Other difficulties of the French system .-- New and scientific conception of the world .-- How opposed to the Catholic conception .-- How it is propagated .-- How the other is defended .-- Losses and gains of the Catholic Church .-- Its narrow and broad domains .-- Effects of Catholic and French systems on Christian sentiment in France .-- Increased among the clergy and diminished in society.
Other disadvantages of the French system are still worse .-- In (the nineteenth) century, an extraordinary event occurs.

Already about the middle of the preceding century, the discoveries of scientists, coordinated by the philosophers, had afforded the sketch in full of a great picture, still in course of execution and advancing towards completion, a picture of the physical and moral universe.

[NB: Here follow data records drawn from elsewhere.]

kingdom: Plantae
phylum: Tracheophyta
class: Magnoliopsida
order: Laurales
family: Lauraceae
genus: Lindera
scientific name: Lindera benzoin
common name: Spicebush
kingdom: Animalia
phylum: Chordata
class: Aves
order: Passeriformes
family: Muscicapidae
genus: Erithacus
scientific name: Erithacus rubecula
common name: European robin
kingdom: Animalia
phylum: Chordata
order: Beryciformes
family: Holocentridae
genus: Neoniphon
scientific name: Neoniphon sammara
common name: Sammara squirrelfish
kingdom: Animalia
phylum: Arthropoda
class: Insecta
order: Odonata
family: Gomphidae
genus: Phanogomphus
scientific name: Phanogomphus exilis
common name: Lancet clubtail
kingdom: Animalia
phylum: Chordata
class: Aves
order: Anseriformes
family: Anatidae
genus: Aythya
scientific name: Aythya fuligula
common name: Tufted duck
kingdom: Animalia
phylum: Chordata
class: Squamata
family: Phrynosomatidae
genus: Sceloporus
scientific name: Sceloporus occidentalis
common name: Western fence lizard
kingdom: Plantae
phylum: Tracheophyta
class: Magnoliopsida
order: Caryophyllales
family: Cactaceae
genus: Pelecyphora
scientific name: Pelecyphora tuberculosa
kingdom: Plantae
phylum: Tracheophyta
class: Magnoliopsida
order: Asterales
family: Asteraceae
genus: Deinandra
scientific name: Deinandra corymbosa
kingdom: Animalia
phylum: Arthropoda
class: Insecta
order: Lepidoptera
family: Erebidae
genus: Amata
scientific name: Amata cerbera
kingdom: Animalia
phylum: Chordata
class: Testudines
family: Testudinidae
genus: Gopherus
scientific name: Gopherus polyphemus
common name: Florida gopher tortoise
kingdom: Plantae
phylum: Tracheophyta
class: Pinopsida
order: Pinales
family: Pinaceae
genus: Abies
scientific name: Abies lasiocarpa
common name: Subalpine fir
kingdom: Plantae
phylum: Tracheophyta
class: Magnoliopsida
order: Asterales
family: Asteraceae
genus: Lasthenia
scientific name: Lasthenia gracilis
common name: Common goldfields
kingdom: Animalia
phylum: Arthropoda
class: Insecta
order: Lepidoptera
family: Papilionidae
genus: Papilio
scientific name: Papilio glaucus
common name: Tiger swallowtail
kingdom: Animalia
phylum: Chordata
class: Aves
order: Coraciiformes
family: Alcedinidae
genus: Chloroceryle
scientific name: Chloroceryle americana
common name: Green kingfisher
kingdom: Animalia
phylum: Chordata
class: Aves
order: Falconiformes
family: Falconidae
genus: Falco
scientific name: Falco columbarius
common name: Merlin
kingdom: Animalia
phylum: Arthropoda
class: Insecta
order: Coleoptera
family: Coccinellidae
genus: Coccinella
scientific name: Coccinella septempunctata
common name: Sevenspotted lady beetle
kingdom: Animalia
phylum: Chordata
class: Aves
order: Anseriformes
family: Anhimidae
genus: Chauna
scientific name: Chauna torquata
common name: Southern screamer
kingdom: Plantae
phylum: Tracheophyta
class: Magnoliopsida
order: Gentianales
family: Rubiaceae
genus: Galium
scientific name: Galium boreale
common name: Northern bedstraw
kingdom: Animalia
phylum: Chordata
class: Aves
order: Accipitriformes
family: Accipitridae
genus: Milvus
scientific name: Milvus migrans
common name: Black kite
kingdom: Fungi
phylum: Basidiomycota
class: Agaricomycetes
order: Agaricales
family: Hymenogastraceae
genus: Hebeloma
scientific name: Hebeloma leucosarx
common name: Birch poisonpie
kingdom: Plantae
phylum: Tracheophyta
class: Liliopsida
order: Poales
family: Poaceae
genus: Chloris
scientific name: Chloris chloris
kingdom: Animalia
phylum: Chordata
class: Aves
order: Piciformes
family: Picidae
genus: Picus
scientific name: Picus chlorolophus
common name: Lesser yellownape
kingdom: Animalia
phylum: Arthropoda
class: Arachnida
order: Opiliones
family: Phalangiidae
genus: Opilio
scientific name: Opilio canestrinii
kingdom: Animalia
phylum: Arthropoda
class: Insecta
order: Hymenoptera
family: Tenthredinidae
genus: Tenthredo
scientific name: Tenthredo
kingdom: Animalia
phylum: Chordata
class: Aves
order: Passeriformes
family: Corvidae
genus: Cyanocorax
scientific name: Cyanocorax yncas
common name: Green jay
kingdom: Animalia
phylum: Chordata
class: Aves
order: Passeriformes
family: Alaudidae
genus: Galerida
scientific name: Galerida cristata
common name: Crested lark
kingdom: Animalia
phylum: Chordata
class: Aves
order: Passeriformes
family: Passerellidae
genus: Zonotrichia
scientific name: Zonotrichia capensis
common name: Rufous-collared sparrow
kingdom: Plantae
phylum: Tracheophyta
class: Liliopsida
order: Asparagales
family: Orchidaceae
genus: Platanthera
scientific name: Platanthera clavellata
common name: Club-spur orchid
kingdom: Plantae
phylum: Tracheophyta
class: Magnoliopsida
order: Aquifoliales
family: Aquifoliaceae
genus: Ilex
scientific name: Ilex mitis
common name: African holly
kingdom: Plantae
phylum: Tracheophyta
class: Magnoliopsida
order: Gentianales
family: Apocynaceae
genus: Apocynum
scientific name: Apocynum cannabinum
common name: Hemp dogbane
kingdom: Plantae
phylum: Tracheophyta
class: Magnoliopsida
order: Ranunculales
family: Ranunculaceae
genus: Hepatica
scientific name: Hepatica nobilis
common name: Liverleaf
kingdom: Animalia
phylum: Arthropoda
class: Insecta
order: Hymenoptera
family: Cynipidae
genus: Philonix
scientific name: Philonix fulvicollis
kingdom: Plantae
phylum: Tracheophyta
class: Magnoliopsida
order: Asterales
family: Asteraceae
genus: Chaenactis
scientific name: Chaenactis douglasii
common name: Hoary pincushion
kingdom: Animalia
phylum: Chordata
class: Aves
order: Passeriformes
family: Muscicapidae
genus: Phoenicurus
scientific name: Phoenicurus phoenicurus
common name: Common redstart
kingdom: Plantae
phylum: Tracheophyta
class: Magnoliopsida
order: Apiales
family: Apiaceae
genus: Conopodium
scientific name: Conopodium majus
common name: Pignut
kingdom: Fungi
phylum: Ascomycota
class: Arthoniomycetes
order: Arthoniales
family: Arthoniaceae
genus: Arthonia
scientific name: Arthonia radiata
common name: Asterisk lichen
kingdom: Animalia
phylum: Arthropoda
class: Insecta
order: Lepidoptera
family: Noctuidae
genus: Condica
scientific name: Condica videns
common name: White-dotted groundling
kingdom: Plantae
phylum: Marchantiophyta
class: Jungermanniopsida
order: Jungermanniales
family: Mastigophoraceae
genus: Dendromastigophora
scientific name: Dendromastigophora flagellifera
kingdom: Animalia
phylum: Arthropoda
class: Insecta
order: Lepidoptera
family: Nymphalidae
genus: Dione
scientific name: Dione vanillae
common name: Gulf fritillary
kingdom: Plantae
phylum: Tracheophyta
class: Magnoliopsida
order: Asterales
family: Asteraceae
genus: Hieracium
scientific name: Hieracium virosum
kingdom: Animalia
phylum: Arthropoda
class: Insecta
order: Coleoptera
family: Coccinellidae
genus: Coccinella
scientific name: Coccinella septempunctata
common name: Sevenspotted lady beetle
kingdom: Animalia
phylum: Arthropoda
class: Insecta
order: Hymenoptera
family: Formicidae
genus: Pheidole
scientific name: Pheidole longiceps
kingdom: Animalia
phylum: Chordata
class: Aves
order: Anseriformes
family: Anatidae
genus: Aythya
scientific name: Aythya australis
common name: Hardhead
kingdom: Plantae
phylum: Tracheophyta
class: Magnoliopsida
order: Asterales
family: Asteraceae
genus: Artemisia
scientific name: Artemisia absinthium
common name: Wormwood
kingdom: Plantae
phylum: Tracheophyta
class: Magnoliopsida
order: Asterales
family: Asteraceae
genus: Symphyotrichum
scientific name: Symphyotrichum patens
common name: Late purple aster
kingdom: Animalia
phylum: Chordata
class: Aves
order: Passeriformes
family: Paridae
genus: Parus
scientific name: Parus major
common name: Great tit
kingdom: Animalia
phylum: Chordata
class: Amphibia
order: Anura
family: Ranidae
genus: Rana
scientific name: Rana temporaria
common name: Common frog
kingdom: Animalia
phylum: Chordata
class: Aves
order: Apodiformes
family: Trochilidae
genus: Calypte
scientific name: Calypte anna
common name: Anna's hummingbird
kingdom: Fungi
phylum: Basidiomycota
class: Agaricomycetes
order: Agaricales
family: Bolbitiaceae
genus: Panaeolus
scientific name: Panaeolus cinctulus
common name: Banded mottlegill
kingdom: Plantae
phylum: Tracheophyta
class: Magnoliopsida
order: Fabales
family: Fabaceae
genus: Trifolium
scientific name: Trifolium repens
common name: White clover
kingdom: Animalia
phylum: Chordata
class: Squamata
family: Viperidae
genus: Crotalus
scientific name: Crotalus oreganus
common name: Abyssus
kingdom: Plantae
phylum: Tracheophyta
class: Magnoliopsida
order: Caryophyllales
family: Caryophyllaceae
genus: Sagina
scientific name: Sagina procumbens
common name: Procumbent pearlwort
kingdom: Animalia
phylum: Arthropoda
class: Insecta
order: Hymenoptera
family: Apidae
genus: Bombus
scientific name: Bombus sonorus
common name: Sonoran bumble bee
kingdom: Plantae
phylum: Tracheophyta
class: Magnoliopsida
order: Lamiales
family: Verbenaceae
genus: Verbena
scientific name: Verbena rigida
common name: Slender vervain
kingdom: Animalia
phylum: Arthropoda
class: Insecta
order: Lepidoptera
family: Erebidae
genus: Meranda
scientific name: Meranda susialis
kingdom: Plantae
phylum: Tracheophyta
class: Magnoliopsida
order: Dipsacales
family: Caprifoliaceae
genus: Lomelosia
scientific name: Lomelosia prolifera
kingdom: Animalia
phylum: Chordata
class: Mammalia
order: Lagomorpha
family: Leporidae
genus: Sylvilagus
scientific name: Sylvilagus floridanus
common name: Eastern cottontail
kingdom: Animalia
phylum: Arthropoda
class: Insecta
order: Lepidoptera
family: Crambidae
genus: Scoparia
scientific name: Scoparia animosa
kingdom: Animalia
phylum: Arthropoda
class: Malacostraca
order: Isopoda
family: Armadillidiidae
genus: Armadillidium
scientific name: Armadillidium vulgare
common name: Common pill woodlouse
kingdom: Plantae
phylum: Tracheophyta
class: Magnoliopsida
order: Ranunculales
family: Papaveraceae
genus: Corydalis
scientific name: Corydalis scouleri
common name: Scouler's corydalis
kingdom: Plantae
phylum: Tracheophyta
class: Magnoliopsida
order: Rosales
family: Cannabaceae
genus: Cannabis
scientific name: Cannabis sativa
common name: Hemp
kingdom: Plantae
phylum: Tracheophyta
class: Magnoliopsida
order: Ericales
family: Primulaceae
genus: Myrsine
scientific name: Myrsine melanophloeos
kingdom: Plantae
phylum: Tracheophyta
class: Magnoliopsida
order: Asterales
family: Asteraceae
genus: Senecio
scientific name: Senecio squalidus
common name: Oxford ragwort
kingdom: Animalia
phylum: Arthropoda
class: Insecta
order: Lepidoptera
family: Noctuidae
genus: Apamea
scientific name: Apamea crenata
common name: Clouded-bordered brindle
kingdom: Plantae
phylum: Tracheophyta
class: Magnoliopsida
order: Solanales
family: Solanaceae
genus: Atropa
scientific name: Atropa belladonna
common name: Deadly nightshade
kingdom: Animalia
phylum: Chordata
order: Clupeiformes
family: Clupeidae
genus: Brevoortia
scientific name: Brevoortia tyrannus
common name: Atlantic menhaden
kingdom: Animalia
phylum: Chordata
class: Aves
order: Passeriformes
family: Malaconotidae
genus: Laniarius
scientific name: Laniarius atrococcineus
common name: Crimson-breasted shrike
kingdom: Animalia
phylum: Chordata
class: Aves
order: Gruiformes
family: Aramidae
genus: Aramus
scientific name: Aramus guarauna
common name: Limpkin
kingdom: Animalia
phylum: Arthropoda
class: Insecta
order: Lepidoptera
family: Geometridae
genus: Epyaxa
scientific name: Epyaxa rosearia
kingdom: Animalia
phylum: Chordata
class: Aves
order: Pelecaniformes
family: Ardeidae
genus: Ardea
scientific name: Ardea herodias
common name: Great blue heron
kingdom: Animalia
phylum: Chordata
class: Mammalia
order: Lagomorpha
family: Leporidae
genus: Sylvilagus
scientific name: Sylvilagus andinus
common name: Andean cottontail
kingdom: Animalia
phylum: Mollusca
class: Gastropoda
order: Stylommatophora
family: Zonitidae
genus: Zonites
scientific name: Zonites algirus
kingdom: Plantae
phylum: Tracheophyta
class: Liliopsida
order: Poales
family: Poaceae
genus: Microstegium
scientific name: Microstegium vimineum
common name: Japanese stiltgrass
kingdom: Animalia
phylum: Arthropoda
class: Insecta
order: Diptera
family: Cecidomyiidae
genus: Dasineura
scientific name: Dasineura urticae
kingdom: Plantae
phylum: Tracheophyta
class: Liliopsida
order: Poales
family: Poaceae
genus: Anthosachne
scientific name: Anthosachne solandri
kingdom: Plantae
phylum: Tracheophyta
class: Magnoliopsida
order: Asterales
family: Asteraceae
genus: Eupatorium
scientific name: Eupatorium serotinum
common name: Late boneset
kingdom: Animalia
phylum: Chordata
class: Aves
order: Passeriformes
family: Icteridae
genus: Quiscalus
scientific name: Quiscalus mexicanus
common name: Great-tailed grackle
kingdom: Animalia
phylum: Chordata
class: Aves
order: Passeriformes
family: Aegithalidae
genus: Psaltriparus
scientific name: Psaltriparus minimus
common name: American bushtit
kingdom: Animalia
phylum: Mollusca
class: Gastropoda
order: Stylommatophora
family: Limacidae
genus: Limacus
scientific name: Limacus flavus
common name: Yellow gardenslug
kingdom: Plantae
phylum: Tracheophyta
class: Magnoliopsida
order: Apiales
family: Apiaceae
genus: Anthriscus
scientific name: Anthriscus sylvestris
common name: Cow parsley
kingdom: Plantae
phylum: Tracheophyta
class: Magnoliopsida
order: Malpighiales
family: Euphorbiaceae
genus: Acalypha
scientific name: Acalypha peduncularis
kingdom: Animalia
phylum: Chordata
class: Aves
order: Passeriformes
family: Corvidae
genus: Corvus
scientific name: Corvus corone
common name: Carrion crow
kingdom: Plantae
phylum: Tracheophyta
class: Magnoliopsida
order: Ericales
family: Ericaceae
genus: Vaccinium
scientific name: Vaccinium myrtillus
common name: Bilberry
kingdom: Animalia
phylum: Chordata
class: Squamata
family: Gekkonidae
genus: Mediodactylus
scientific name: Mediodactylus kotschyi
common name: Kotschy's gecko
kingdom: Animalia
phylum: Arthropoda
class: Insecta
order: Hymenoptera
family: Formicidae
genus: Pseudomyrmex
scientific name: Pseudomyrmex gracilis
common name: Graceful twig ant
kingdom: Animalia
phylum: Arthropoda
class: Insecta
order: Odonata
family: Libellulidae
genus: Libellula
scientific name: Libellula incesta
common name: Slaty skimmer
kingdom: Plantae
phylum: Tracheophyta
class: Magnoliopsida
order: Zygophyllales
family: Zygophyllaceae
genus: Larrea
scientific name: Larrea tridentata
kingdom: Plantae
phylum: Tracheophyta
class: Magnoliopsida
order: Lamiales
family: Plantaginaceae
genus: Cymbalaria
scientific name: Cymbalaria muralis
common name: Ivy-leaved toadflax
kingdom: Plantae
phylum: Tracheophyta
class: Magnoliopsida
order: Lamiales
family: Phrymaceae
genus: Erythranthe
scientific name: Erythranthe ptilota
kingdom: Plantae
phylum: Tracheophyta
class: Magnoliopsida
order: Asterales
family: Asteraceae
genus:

In this sketch the point of sight was fixed, the perspective designed, the various distances marked out, the principal groups drawn, and its outlines were so correct that those who have since continued the work have little to add but to give precision to these and fill them up.[5347] In their hands, from Herschel and Laplace, from Volta, Cuvier, Ampere, Fresnel and Faraday to Darwin and Pasteur, Burnouf, Mommsen and Renan, the blanks on the canvas have been covered, the relief of the figures shown and new features added in the sense of the old ones, thus completing it without changing in any sense the expression of the whole, but, on the contrary, in such a way as to consolidate, strengthen and perfect the master-conception which, purposely or not, had imposed itself on the original painters, all, predecessors and successors, working from nature and constantly inviting a comparison between the painting and the model .-- And, for one hundred years, this picture, so interesting, so magnificent, and the accuracy of which is so well guaranteed, instead of being kept private and seen only by select visitors, as in the eighteenth century, is publicly exposed and daily contemplated by an ever-increasing crowd.

Through the practical application of the same scientific discoveries, owing to increased facilities for travel and intercommunication, to abundance of information, to the multitude and cheapness of books and newspapers, to the diffusion of primary instruction, the number of visitors has increased enormously.[5348] Not only has curiosity been aroused among the workmen in towns, but also with the peasants formerly plodding along in the routine of their daily labor, confined to their circle of six leagues in circumference.

This or that small daily journal treats of divine and human things for a million of subscribers and probably for three millions of readers .-- Of course, out of a hundred visitors, ninety of them are not capable of comprehending the sense of the picture; they give it only a cursory glance; moreover, their eyes are not properly educated for it, and they are unable to grasp masses and seize proportions.